People living together don’t have the commitment that is necessary to make a marriage work.  That’s one reason why they didn’t get married in the first place.  They won’t be trying as hard now to make it work.  And because there is no commitment, people generally cannot and will not fully be themselves.  It’s a little like you’re still dating.  You’re still trying to make a good impression.  People living together know that they don’t have to stay in this relationship.  It need only be temporary.  It’s like that test drive on that new car you want.  If you find something you don’t like, you don’t have to keep it.

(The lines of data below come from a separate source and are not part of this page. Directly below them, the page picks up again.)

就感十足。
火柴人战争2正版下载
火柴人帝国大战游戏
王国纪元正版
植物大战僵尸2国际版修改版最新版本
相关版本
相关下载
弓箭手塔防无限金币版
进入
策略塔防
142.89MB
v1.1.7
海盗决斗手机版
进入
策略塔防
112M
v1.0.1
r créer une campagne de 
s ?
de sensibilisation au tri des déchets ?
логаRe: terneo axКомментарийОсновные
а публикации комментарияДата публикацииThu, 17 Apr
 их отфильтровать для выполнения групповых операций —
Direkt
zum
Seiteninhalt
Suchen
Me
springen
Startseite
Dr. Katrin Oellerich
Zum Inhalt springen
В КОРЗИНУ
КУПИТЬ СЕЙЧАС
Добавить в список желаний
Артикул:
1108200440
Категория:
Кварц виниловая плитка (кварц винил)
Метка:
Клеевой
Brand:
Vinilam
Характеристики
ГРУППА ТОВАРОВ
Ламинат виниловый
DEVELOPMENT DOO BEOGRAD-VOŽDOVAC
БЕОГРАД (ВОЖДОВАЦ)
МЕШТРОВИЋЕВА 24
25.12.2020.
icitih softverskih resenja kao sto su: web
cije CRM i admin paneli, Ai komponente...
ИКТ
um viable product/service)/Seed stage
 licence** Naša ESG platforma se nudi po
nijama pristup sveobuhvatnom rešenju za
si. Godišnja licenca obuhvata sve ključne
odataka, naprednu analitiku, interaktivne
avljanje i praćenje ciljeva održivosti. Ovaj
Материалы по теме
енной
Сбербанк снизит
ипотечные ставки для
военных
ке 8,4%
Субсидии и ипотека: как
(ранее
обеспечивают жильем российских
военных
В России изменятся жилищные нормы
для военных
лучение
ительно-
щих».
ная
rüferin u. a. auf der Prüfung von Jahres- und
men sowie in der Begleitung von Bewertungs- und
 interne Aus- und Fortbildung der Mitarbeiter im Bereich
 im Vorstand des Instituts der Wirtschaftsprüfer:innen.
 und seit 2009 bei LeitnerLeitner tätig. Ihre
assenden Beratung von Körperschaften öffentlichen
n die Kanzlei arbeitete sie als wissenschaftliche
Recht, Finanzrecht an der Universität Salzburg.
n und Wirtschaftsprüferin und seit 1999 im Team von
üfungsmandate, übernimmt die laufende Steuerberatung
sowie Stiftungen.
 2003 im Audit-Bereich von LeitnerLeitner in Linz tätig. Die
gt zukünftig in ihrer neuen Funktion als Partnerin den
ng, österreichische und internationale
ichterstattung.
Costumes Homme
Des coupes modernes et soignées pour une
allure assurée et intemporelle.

When people choose to live together, they are forming a half marriage.  They are investing their lives in something that is just as likely to fail as to succeed.  And their experience together won’t really help them to know which it is going to be.  They run the risk of having children which will bind them together though they may not be the person they should be binding themselves to. 

The fact of living together will make it harder for them to know what they should do and to do it.  Their lives will become so enmeshed and tangled that trying to separate them later on may seem to be more trouble than it is worth.  And the time they spend living together will take a huge part of their life that take a huge price. 

Learn the things you need to learn about each other before taking the step.  Talk through these deep issues.  Marriage is more the gritty day to day stuff than intense feelings of passion.  Pretend you’re on a speed date, and see if you would make it past the first round.  Make internet profiles, and see if this person is someone that you would contact. 

The younger generation is far more casual about sex than older generations.  Take a survey.  Ask the young men you know if they would rather marry a virgin or somebody who has already had maybe some of their friends.  It seems most would rather marry a virgin, but they have no problem being somebody’s first in order to satisfy their craving for it.

So, contrary to the casual nature of sex as seen on television and in movies, sex is the tool God uses to join two people together for life to create and form the next generation.  This union is not just for creating and forming the next generation though, but it also forms our own lives and increases our own enjoyment of it.   


The pressure from society can be immense to just do what you feel like and any call for restraint or ‘traditional’ thinking can seem strange.  But any time you try to bring God’s perspective on anything in life, you can expect that it will often stretch our thinking and ask us to trust Him where we might want to have different thoughts.  That’s just the nature of humans and God looking at the same issues.